EXERCISE | Exact copies of the records below are needed, free of pictures.
^^^^^^^^
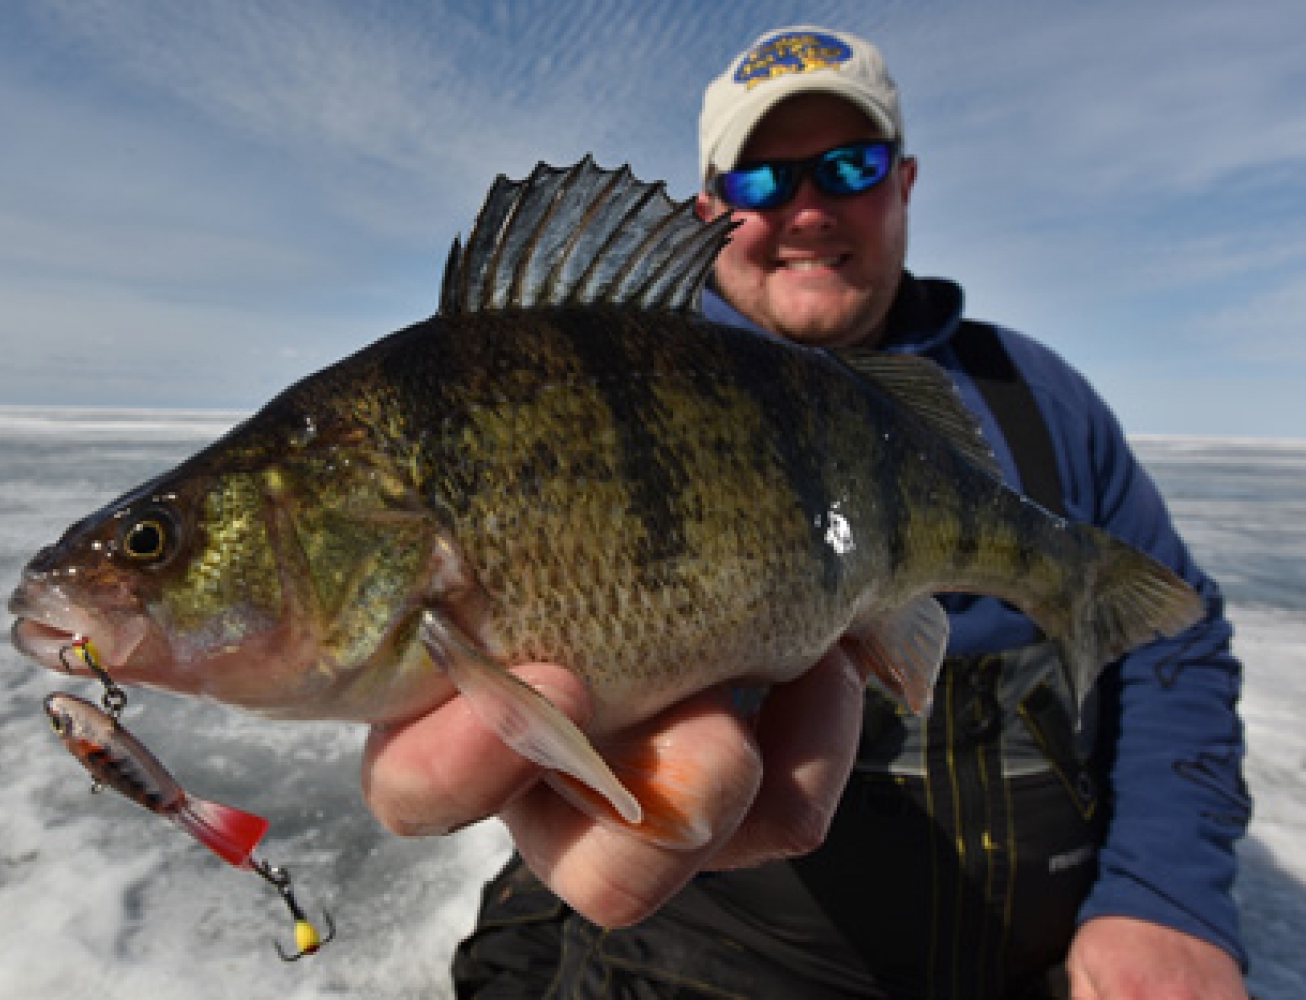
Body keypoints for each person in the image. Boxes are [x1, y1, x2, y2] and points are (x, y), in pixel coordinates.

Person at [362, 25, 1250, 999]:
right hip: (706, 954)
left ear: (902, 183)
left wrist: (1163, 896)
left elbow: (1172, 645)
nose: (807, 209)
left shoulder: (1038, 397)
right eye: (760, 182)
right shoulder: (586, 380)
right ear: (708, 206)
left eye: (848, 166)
^^^^^^^^
TASK OUTPUT |
Body keypoints for each person in the image. Boxes are [x1, y1, x2, y2] and points are (x, y), in pixel coordinates.

Person at [362, 25, 1250, 999]:
right hip: (706, 954)
left ear: (902, 183)
left wrist: (1163, 896)
left elbow: (1172, 645)
nose: (807, 209)
left shoulder: (1038, 397)
right eye: (760, 182)
right shoulder: (586, 380)
right ear: (708, 206)
left eye: (848, 166)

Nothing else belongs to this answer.